- Extracted data entries
—————

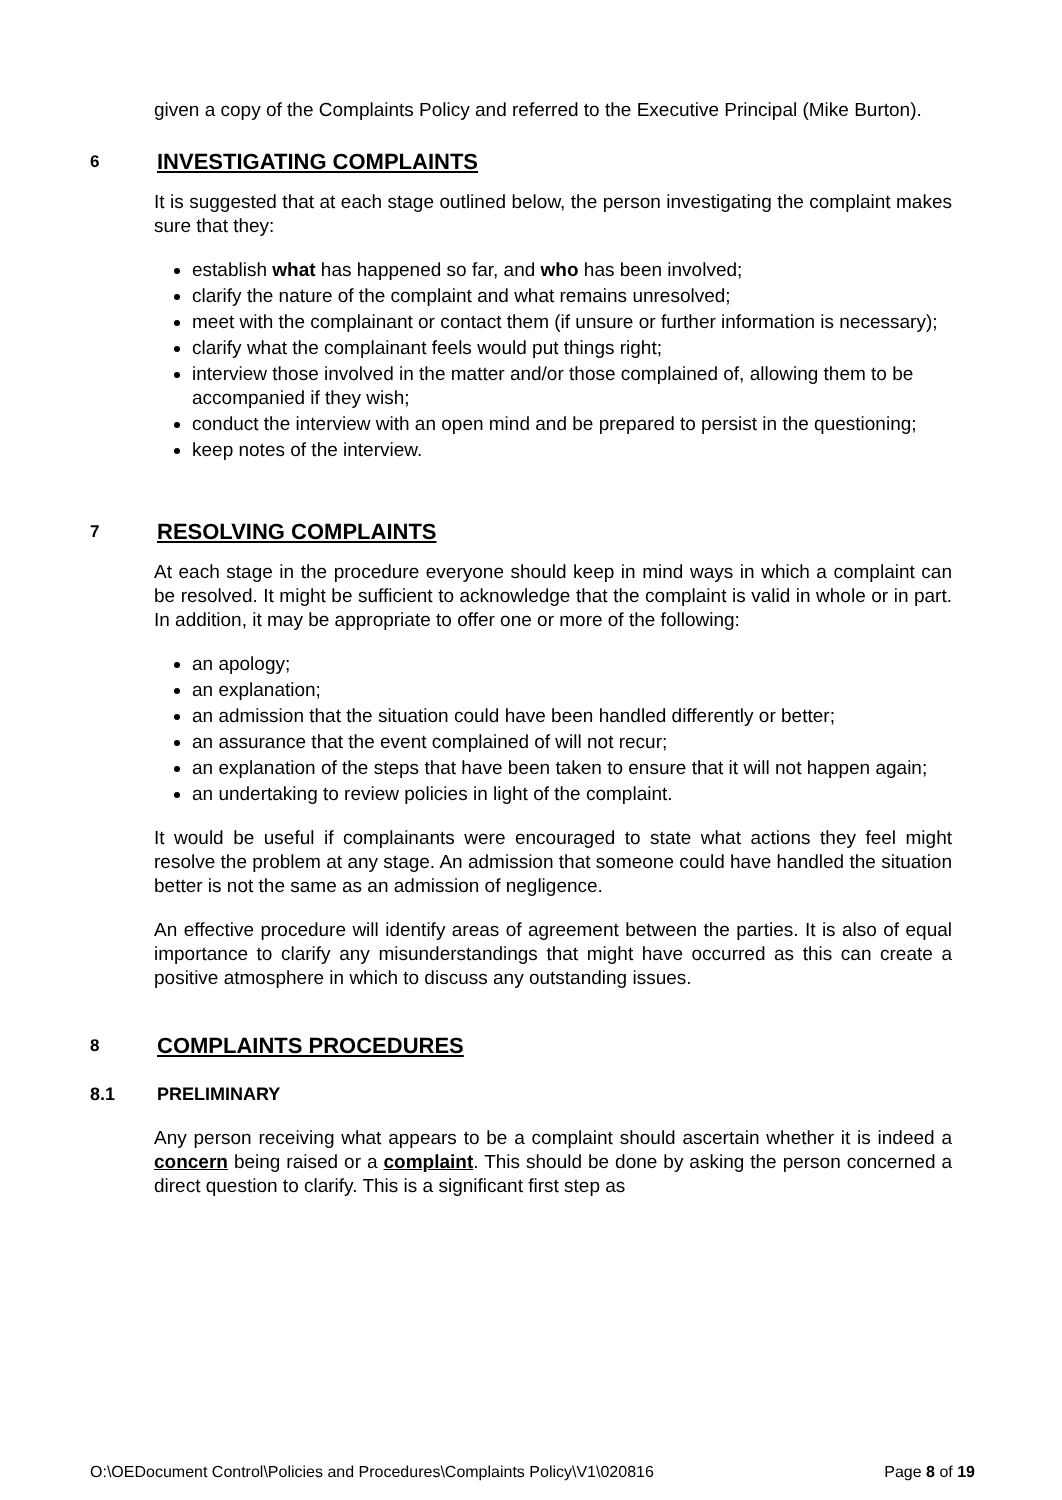given a copy of the Complaints Policy and referred to the Executive Principal (Mike Burton).
6 INVESTIGATING COMPLAINTS
It is suggested that at each stage outlined below, the person investigating the complaint makes sure that they:
establish what has happened so far, and who has been involved;
clarify the nature of the complaint and what remains unresolved;
meet with the complainant or contact them (if unsure or further information is necessary);
clarify what the complainant feels would put things right;
interview those involved in the matter and/or those complained of, allowing them to be accompanied if they wish;
conduct the interview with an open mind and be prepared to persist in the questioning;
keep notes of the interview.
7 RESOLVING COMPLAINTS
At each stage in the procedure everyone should keep in mind ways in which a complaint can be resolved. It might be sufficient to acknowledge that the complaint is valid in whole or in part. In addition, it may be appropriate to offer one or more of the following:
an apology;
an explanation;
an admission that the situation could have been handled differently or better;
an assurance that the event complained of will not recur;
an explanation of the steps that have been taken to ensure that it will not happen again;
an undertaking to review policies in light of the complaint.
It would be useful if complainants were encouraged to state what actions they feel might resolve the problem at any stage. An admission that someone could have handled the situation better is not the same as an admission of negligence.
An effective procedure will identify areas of agreement between the parties. It is also of equal importance to clarify any misunderstandings that might have occurred as this can create a positive atmosphere in which to discuss any outstanding issues.
8 COMPLAINTS PROCEDURES
8.1 PRELIMINARY
Any person receiving what appears to be a complaint should ascertain whether it is indeed a concern being raised or a complaint. This should be done by asking the person concerned a direct question to clarify. This is a significant first step as
O:\OEDocument Control\Policies and Procedures\Complaints Policy\V1\020816 Page 8 of 19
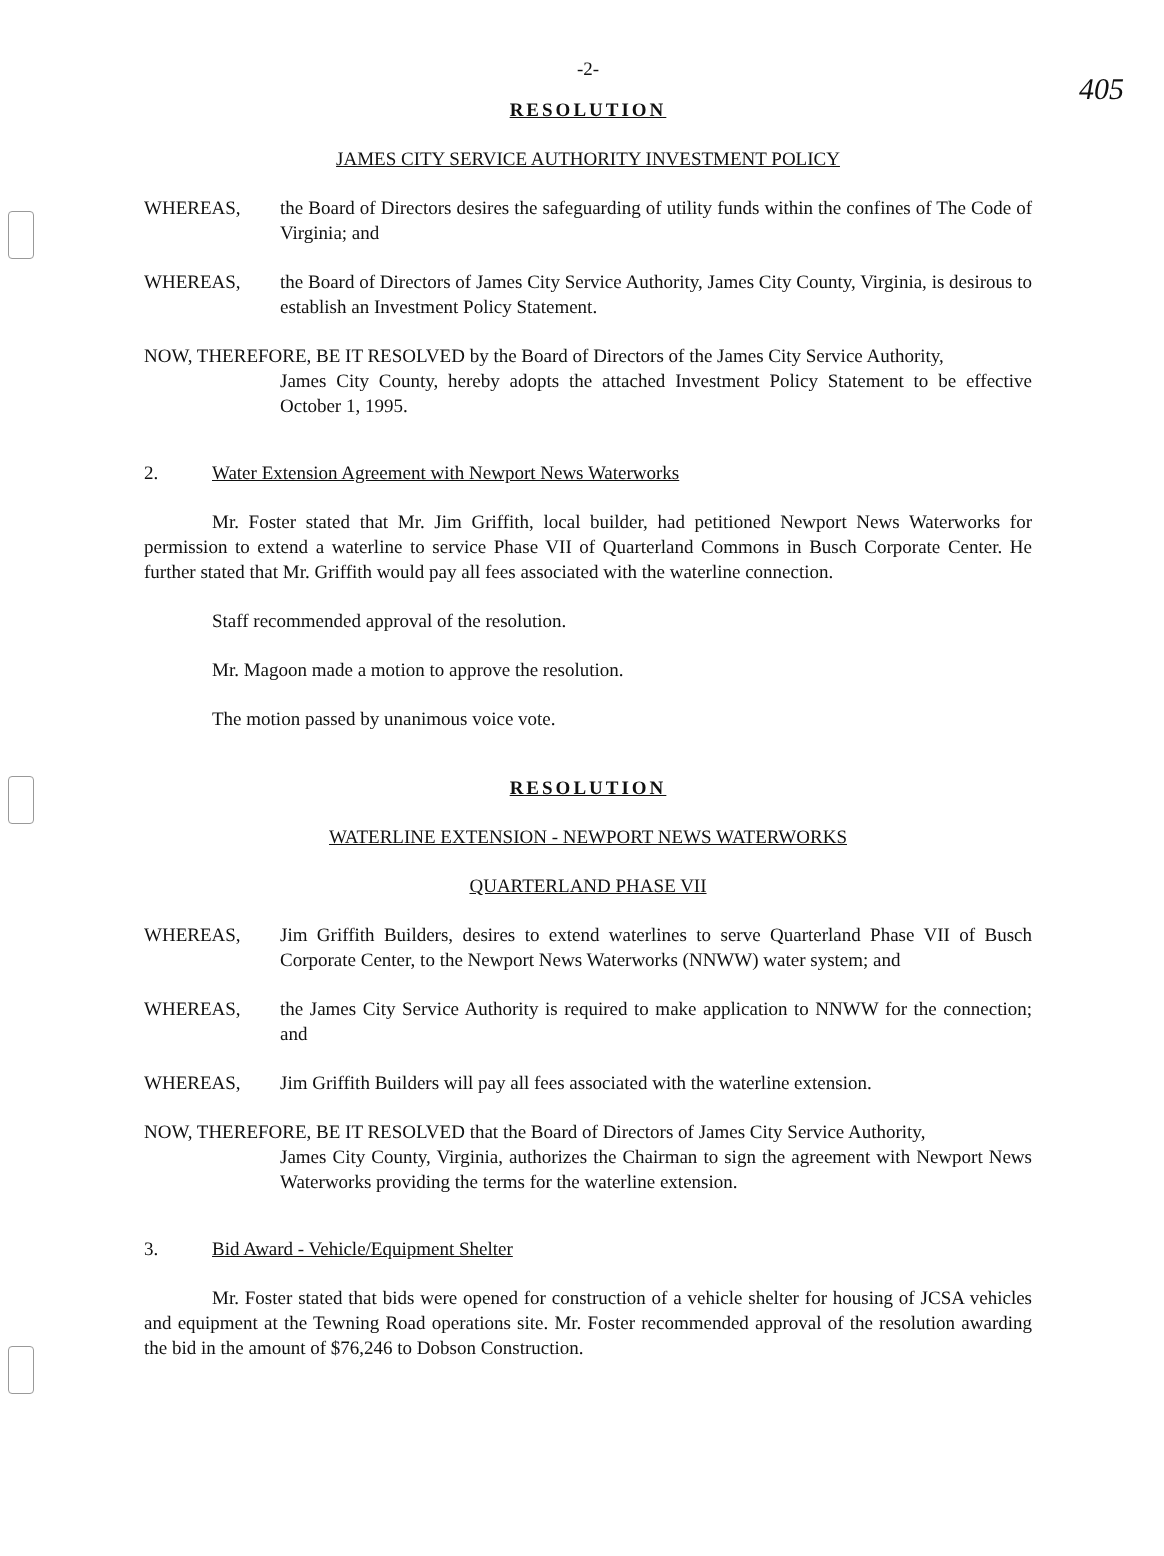405
-2-
RESOLUTION
JAMES CITY SERVICE AUTHORITY INVESTMENT POLICY
WHEREAS, the Board of Directors desires the safeguarding of utility funds within the confines of The Code of Virginia; and
WHEREAS, the Board of Directors of James City Service Authority, James City County, Virginia, is desirous to establish an Investment Policy Statement.
NOW, THEREFORE, BE IT RESOLVED by the Board of Directors of the James City Service Authority,
James City County, hereby adopts the attached Investment Policy Statement to be effective October 1, 1995.
2. Water Extension Agreement with Newport News Waterworks
Mr. Foster stated that Mr. Jim Griffith, local builder, had petitioned Newport News Waterworks for permission to extend a waterline to service Phase VII of Quarterland Commons in Busch Corporate Center. He further stated that Mr. Griffith would pay all fees associated with the waterline connection.
Staff recommended approval of the resolution.
Mr. Magoon made a motion to approve the resolution.
The motion passed by unanimous voice vote.
RESOLUTION
WATERLINE EXTENSION - NEWPORT NEWS WATERWORKS
QUARTERLAND PHASE VII
WHEREAS, Jim Griffith Builders, desires to extend waterlines to serve Quarterland Phase VII of Busch Corporate Center, to the Newport News Waterworks (NNWW) water system; and
WHEREAS, the James City Service Authority is required to make application to NNWW for the connection; and
WHEREAS, Jim Griffith Builders will pay all fees associated with the waterline extension.
NOW, THEREFORE, BE IT RESOLVED that the Board of Directors of James City Service Authority,
James City County, Virginia, authorizes the Chairman to sign the agreement with Newport News Waterworks providing the terms for the waterline extension.
3. Bid Award - Vehicle/Equipment Shelter
Mr. Foster stated that bids were opened for construction of a vehicle shelter for housing of JCSA vehicles and equipment at the Tewning Road operations site. Mr. Foster recommended approval of the resolution awarding the bid in the amount of $76,246 to Dobson Construction.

—————

- What you should do
Filter the lines above, keeping and copying those that contain "handled".

- Completed task
an admission that the situation could have been handled differently or better;
It would be useful if complainants were encouraged to state what actions they feel might resolve the problem at any stage. An admission that someone could have handled the situation better is not the same as an admission of negligence.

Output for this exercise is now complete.